Student enrolment projections are based on a grade progression ratio model, which incorporates student movements between government and non‑government sectors. These projections do not take into account future economic, migration or social policy changes, however, do take into account the proposals by Queensland and Western Australia to transfer the Year 7 primary program to their secondary program, starting from 2015. These figures only include students funded by the Australian Government.

Table A.5: School enrolments
million 2012 2013 2014 2015 2016
FTE enrolments, government schools(a) 2.317 2.349 na na na

(a) These figures are relevant for the National Schools SPP until 31 December 2013. It is proposed that from 1 January 2014, National Education Reform funding will replace the National Schools SPP.

Wage and cost indices

Table A.6 shows the wage and cost indices used in this Budget Paper, rounded to the nearest quarter.

Table A.6: Wage and cost indices
per cent 2012‑13 2013‑14 2014‑15 2015‑16 2016‑17
Average government schools recurrent costs(a) 3 3/4 5 1/2 na na na
Health specific price index 2 1/4 2 1/4 2 1/4 2 1/4 2 1/4
Health technology index 1 1/4 1 1/4 1 1/4 1 1/4 1 1/4
Wage cost index - 1 1 3/4 1 1/2 2      1 3/4 1 3/4
Wage cost index - 6 2 1/4 1 3/4 2      2      2     

(a) These figures are relevant for the National Schools SPP until 31 December 2013. It is proposed that from 1 January 2014, National Education Reform funding will replace the National Schools SPP. AGSRC for 2013 has yet to be finalised.

Data sources

The information in Part 4, Appendix B and Appendix C of this Budget Paper is consistent with the ABS Government Finance Statistics reporting framework for the public sector.

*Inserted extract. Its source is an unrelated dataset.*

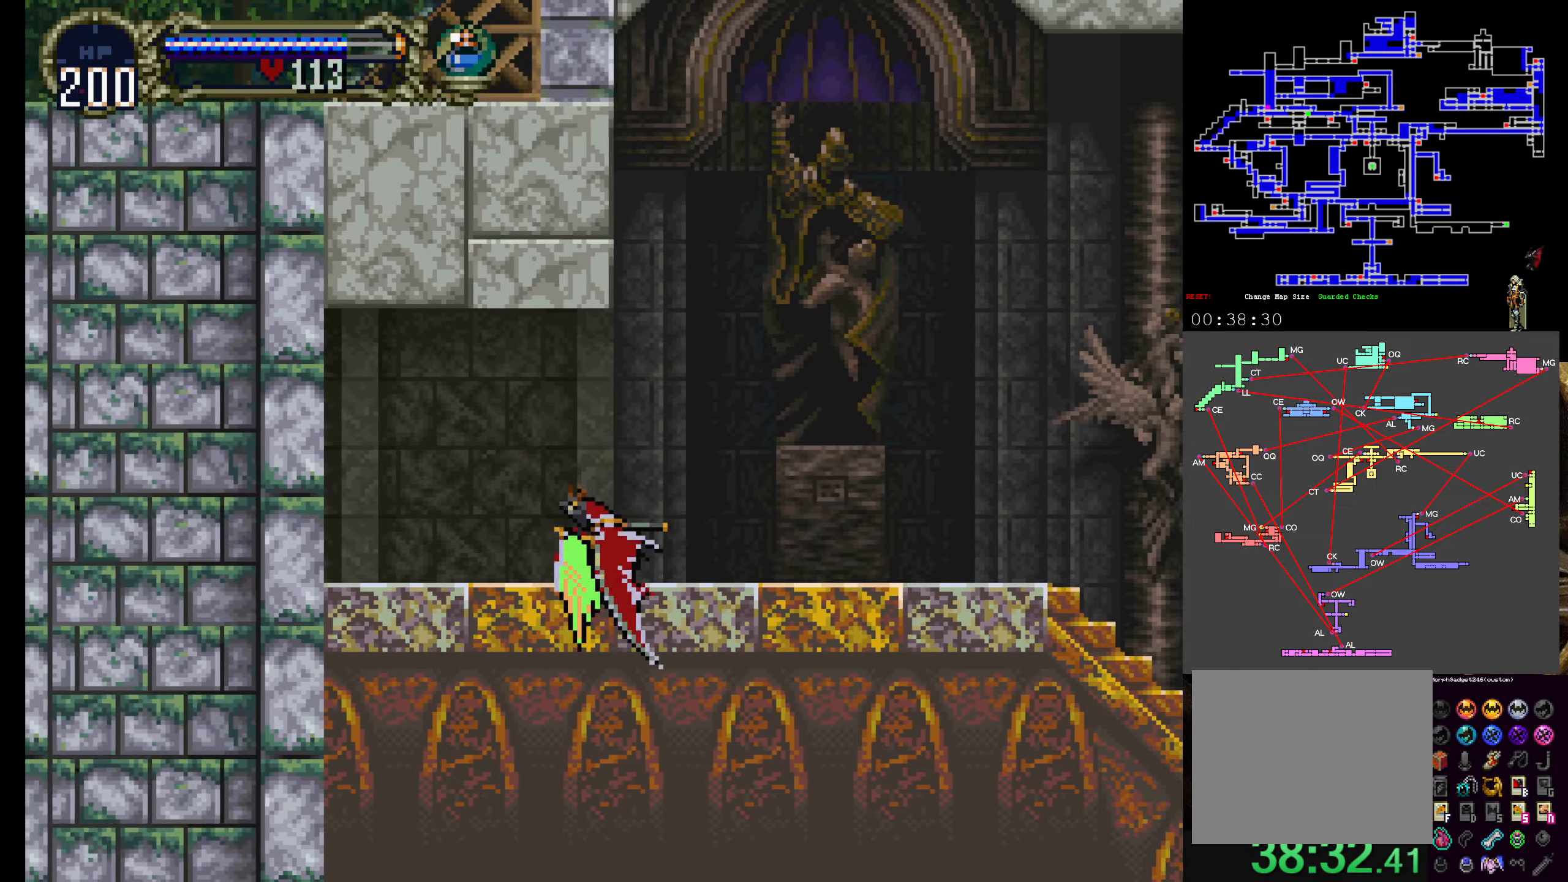
{"buttons": [], "left_stick": "center", "events": [[150, "A", "down"], [150, "DPAD_UP", "down"], [267, "DPAD_UP", "up"], [500, "A", "up"]]}
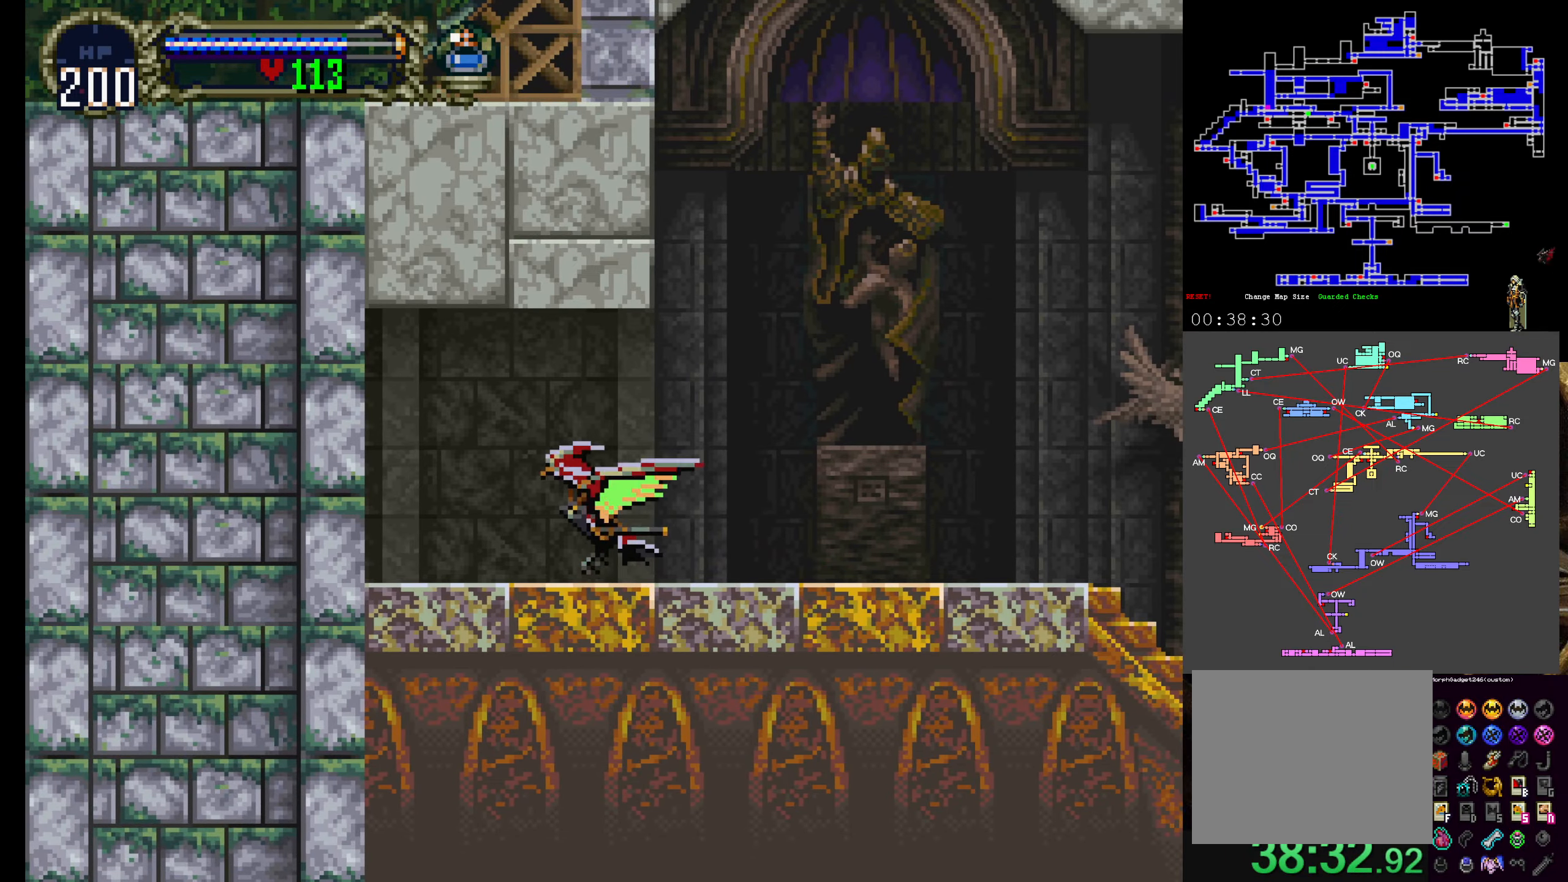
{"buttons": [], "left_stick": "center", "events": []}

Commonwealth data are sourced from the Commonwealth Government Final Budget Outcomes, ABS, and Commonwealth Government Consolidated Financial Statements. See Budget Paper No. 1: Budget Strategy and Outlook 2013‑14, Statement 10: Historical Australian Government Data, for more information.

State data for 2012‑13 onwards are sourced from States' 2012‑13 mid‑year financial reports, with the exception of Victoria which is sourced from the 2013‑14 Victorian Budget.

Commonwealth Government budget aggregates have been backcast to 2000‑2001 (where applicable) for recent accounting clarification changes that require revisions to the historic series, ensuring that data are consistent across the period.

The 2013‑14 Budget also includes revisions to Commonwealth Government budget aggregates that improve the accuracy and comparability of the data through time. See Budget Paper No. 1: Budget Strategy and Outlook 2013‑14, Statement 10: Historical Australian Government Data, for more information on these revisions.

Further information

Several publications of the ABS also provide information that is relevant to analysing federal financial relations, including:

  • Australian Demographic Statistics (cat. no. 3101.0);
  • Population Projections, 2006‑2101 (cat. no. 3222.0);
  • Taxation Revenue, Australia (cat. no. 5506.0);
  • Government Finance Statistics, Australia (cat. no. 5512. 0);
  • Australian System of Government Finance Statistics — Concepts, Sources and Methods (cat. no. 5514.0);
  • Information Paper: Developments in Government Finance Statistics (cat. no. 5516.0); and
  • Information Paper: Accruals Based Government Finance Statistics (cat. no. 5517.0).

Several publications by the Commonwealth Grants Commission can also provide information relevant to the analysis of federal financial relations relating to the distribution of GST revenue. In relation to the 2013‑14 financial year, the relevant publication is Report on GST Revenue Sharing Relativities — 2013 Update.